Excitatory amino acid-elicited tonic convulsions in mice and N-methyl-D-aspartate receptor activation: role of Ca(2+) influx and involvement of intracellular Ca(2+)-dependent biochemical processes.

Intravenously administered nimodipine (an L-type Ca(2+) antagonist) as well as dizocilpine (an N-methyl-D-aspartate--NMDA--antagonist) showed a wide spectrum of anticonvulsant activity in intracerebroventricular mouse models for excessive activation of excitatory amino acid receptors. The duration of Bay k-8644 (L-type Ca(2+) agonist; intracerebroventricular administration) caused seizures was significantly reduced by intravenously administered nimodipine.
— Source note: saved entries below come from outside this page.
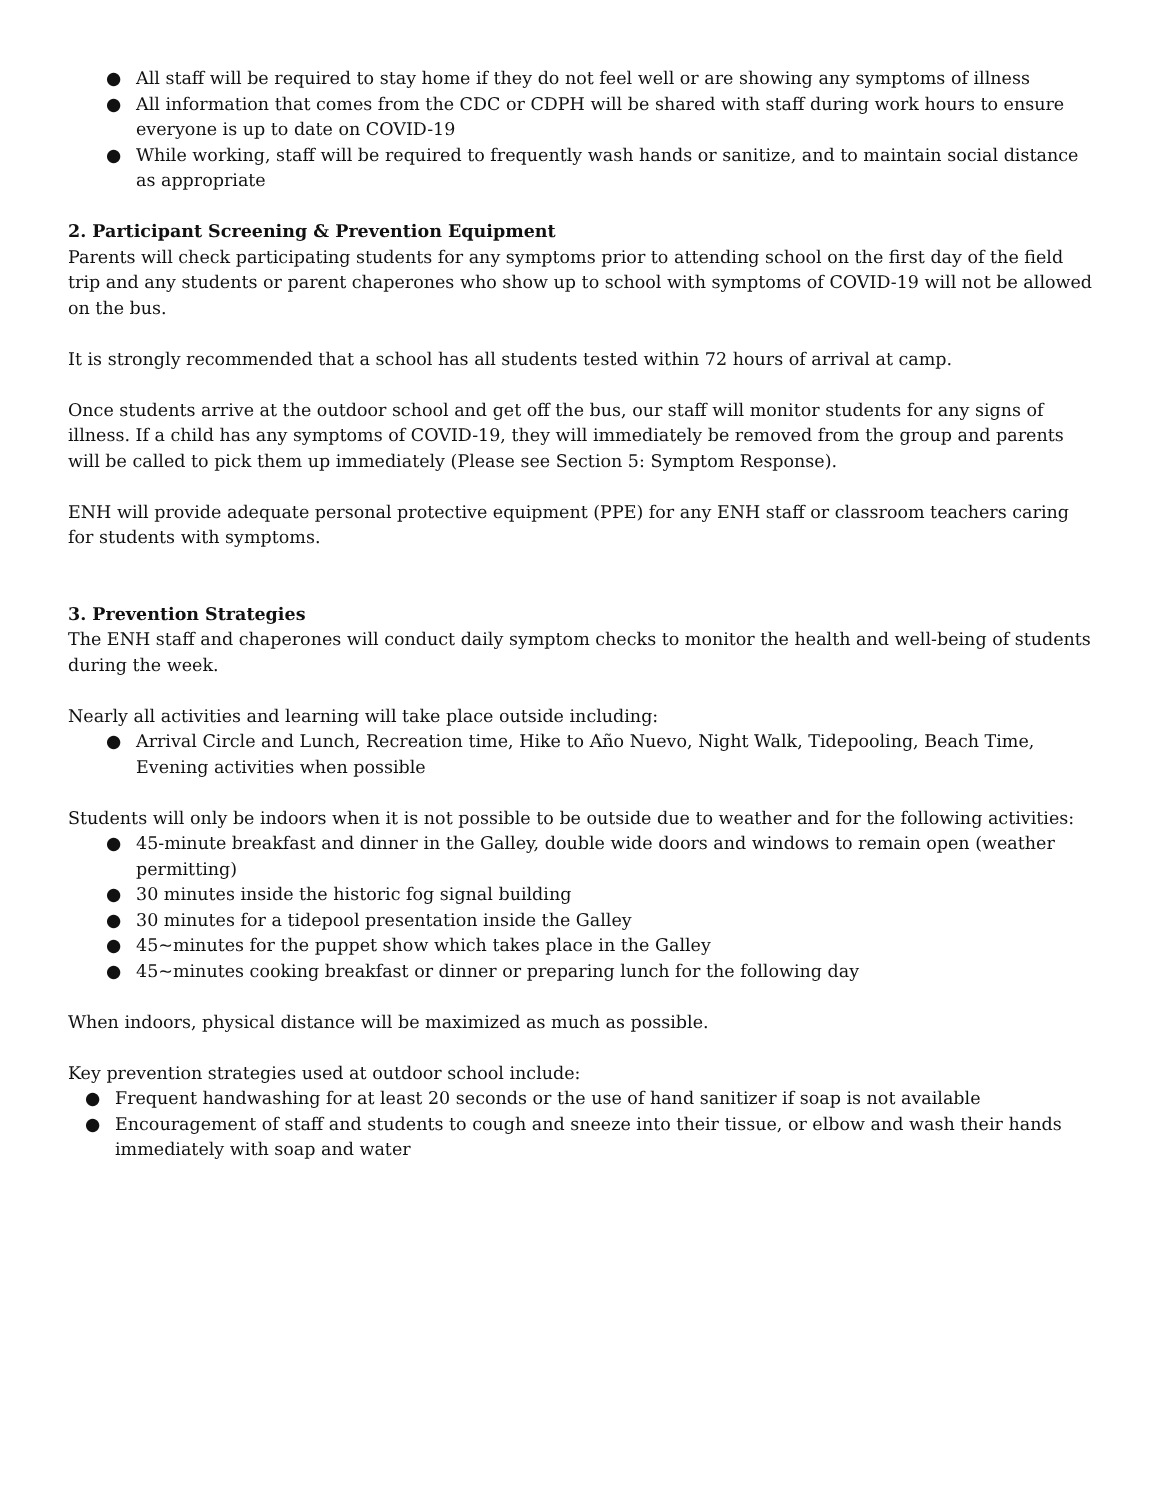● All staff will be required to stay home if they do not feel well or are showing any symptoms of illness
● All information that comes from the CDC or CDPH will be shared with staff during work hours to ensure everyone is up to date on COVID-19
● While working, staff will be required to frequently wash hands or sanitize, and to maintain social distance as appropriate
2. Participant Screening & Prevention Equipment
Parents will check participating students for any symptoms prior to attending school on the first day of the field trip and any students or parent chaperones who show up to school with symptoms of COVID-19 will not be allowed on the bus.
It is strongly recommended that a school has all students tested within 72 hours of arrival at camp.
Once students arrive at the outdoor school and get off the bus, our staff will monitor students for any signs of illness. If a child has any symptoms of COVID-19, they will immediately be removed from the group and parents will be called to pick them up immediately (Please see Section 5: Symptom Response).
ENH will provide adequate personal protective equipment (PPE) for any ENH staff or classroom teachers caring for students with symptoms.
3. Prevention Strategies
The ENH staff and chaperones will conduct daily symptom checks to monitor the health and well-being of students during the week.
Nearly all activities and learning will take place outside including:
● Arrival Circle and Lunch, Recreation time, Hike to Año Nuevo, Night Walk, Tidepooling, Beach Time, Evening activities when possible
Students will only be indoors when it is not possible to be outside due to weather and for the following activities:
● 45-minute breakfast and dinner in the Galley, double wide doors and windows to remain open (weather permitting)
● 30 minutes inside the historic fog signal building
● 30 minutes for a tidepool presentation inside the Galley
● 45~minutes for the puppet show which takes place in the Galley
● 45~minutes cooking breakfast or dinner or preparing lunch for the following day
When indoors, physical distance will be maximized as much as possible.
Key prevention strategies used at outdoor school include:
● Frequent handwashing for at least 20 seconds or the use of hand sanitizer if soap is not available
● Encouragement of staff and students to cough and sneeze into their tissue, or elbow and wash their hands immediately with soap and water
Intracisternal administration of Bay k-8644 lowered the convulsion threshold of an intracerebroventricular injection of NMDA. Intracisternal administration of omega-conotoxin GVIA (N-type Ca(2+) antagonist) only tended to inhibit the NMDA-induced tonic convulsions. Intracisternal administration of staurosporine (a protein kinase C inhibitor) or calmidazolium (a calmodulin antagonist) was effective in inhibiting the NMDA-induced tonic convulsions. Calmidazolium, unlike staurosporine, produced side effects at a dose showing its anticonvulsant activity. From these results, it is suggested that excessive activation of excitatory amino acid receptors results in tonic convulsions by virtue of a massive increase of Ca(2+) influx mainly through NMDA receptor channels, and at least in part through L-type Ca(2+) channels, and in subsequent activation of protein kinase C and possibly calmodulin.